So long herons
On Oct. 3 — the first day of its new term — the U.S. Supreme Court heard oral arguments for Sackett v. Environmental Protection Agency, a case that could dramatically reduce the number of wetlands and other waters across the United States that are protected under the landmark Clean Water Act.
And the court being what it is, it seems very likely to be team Sackett and not the EPA that wins.
The Sacketts started their dispute with the U.S. Environmental Protection Agency in 2007, after purchasing a parcel of land that was subject to Clean Water Act protections. The parcel — which included sensitive wetlands a stone’s throw from Priest Lake, one of the largest lakes in Idaho — required a wetlands permit before being developed.
Instead of following EPA’s processes to get a permit to fill sensitive wetlands to build a lake house, the Sacketts sued. This 14-year legal battle now has them before the Supreme Court, for the second time. (The Sacketts first appeared before the justices in 2012, securing the right to bring a court challenge against an EPA compliance order.)
The Sacketts’ case against the EPA, however, is not about a parcel of land, let alone a lake house, but is a coordinated push by industry polluters that want to blow a hole in the Clean Water Act, bulldoze cherished wetlands, and contaminate the country’s streams with waste from mining, oil and gas, and agro-industrial operations as they see fit, just to maximize their profits.
And they’ll win, thanks to Trump and McConnell.
In 2015, based on a comprehensive scientific study, the EPA issued a regulation that defined “waters of the United States,” a term that determines which waters the Clean Water Act protects.
The Trump administration later attempted to replace that regulation with one that would have substantially narrowed the law’s protections. But a group of Tribes represented by Earthjustice were able to get that regulation overturned. The EPA is now working on an updated definition of the “waters of the United States” to reflect the latest scientific knowledge.
But the Supreme Court isn’t waiting for the EPA to finish that work.

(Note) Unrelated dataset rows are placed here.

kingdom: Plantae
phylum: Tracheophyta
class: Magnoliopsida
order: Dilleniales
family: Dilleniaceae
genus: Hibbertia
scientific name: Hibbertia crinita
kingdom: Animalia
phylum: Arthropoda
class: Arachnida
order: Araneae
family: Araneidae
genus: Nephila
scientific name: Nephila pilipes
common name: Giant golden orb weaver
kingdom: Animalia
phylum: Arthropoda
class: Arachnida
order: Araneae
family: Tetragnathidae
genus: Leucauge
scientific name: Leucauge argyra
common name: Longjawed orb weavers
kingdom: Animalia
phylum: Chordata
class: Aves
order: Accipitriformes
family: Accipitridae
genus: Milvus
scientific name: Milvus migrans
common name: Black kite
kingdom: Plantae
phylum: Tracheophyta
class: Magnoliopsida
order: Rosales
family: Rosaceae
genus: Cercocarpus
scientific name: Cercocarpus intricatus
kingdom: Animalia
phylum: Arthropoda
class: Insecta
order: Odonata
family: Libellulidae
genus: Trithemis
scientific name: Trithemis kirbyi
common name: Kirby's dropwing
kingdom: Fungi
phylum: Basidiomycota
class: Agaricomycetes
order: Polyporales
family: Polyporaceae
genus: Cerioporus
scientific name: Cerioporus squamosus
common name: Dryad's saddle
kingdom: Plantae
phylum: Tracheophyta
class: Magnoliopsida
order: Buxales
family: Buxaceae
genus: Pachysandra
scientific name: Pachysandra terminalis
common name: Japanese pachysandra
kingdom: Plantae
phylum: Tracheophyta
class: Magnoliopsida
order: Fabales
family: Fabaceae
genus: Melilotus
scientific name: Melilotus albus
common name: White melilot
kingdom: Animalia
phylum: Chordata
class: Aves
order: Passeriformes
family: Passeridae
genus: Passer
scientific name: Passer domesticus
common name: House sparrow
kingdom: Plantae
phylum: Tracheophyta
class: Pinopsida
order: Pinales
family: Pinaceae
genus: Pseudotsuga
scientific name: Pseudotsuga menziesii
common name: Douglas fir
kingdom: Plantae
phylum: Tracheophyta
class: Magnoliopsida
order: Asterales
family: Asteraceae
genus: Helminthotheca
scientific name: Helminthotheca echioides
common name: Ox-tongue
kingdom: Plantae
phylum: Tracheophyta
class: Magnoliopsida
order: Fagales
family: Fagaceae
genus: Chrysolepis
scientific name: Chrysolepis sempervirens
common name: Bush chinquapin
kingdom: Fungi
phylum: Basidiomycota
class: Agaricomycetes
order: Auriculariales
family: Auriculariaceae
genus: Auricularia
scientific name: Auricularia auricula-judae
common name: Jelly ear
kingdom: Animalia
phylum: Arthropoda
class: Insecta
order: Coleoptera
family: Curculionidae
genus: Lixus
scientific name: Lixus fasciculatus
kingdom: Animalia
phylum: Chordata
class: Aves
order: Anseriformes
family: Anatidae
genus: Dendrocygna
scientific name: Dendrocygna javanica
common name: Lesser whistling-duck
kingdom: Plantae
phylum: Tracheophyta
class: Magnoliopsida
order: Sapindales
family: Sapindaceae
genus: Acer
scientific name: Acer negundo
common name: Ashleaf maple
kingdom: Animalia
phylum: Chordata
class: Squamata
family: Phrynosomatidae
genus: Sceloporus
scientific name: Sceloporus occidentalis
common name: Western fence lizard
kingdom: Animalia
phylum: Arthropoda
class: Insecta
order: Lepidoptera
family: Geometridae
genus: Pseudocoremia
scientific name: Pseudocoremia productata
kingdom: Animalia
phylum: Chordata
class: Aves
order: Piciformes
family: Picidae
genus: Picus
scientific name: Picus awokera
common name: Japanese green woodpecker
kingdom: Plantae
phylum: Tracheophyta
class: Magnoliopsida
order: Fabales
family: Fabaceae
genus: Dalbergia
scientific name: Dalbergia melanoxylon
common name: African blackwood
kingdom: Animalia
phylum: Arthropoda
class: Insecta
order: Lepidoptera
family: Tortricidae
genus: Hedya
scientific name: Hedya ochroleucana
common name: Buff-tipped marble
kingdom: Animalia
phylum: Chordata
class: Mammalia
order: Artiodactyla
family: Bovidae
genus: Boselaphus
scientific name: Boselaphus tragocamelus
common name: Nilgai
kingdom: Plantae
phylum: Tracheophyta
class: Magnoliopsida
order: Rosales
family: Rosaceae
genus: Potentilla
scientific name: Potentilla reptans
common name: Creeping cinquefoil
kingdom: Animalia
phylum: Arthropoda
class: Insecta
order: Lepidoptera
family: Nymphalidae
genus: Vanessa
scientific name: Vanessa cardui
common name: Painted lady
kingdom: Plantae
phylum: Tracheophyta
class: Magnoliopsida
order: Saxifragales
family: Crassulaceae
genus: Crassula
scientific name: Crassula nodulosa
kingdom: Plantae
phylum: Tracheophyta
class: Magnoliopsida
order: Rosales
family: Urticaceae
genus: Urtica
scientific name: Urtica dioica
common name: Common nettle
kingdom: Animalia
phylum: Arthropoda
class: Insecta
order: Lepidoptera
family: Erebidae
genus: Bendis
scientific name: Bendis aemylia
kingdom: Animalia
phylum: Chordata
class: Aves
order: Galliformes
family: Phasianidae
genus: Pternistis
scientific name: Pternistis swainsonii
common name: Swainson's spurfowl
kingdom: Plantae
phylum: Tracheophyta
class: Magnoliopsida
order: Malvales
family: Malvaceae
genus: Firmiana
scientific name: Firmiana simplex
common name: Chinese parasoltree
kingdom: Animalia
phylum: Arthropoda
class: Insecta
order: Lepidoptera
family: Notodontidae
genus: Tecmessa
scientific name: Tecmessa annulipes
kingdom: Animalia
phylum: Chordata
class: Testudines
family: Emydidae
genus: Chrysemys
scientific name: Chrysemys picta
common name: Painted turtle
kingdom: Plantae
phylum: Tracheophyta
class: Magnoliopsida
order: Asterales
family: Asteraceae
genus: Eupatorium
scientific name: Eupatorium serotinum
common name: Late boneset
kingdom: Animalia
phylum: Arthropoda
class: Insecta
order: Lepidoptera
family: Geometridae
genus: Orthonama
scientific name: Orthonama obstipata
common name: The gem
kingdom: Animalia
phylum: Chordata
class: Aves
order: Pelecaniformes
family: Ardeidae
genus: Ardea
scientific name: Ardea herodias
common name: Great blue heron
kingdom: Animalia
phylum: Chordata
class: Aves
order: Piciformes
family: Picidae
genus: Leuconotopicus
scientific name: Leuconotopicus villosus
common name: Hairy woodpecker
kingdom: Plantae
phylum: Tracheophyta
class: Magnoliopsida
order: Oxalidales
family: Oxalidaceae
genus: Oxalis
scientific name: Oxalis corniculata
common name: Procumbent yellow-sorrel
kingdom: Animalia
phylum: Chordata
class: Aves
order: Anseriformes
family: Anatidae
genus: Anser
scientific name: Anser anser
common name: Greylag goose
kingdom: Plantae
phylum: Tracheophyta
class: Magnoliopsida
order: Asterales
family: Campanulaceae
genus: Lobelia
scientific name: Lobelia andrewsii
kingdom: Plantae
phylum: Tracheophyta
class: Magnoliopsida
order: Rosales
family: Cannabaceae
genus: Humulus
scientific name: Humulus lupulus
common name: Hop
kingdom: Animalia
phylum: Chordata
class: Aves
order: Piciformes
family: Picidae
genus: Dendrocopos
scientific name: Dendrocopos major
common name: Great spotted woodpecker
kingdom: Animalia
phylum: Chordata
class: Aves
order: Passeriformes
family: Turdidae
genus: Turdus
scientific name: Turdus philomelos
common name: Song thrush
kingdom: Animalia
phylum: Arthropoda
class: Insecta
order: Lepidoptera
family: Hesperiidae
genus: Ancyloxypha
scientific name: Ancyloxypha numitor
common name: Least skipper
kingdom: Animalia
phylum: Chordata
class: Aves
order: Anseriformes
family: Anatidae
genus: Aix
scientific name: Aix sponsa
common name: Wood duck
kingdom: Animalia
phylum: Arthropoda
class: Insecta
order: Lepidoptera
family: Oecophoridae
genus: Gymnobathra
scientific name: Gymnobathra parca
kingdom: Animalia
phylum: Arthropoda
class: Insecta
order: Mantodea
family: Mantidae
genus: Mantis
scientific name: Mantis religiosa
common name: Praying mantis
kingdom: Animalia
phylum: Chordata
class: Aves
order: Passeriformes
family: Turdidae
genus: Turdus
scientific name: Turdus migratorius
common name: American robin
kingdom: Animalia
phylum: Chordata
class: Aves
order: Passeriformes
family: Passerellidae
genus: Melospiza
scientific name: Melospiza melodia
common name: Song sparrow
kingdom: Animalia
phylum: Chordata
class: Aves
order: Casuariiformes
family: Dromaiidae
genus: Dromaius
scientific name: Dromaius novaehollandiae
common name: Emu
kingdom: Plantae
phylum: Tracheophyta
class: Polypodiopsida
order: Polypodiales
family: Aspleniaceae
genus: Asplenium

Instead, it is stepping in to decide what waters and wetlands the Clean Water Act protects.
Profit is everything, the environment it and everything else depends on is nothing.
H/t Mike Haubrich
As a wetland specialist, I spend a lot of time horrified. My students are surprised to find out that we don’t actually know how to build a wetland. Sometimes we get lucky, and a good quality wetland appears where we’re struggling to build a wetland. That’s rare.
Don’t they realize, if they proceed with this and wetlands disappear, they will invalidate my identity as a wetland biologist?
And, of course, create all sorts of horrible problems. Katrina might not have breached the levees if the wetlands in the Gulf were intact. They were rebuilding them (I got to visit the project the year before), but were not at a place where the wetlands were stable and able to absorb the storm surge.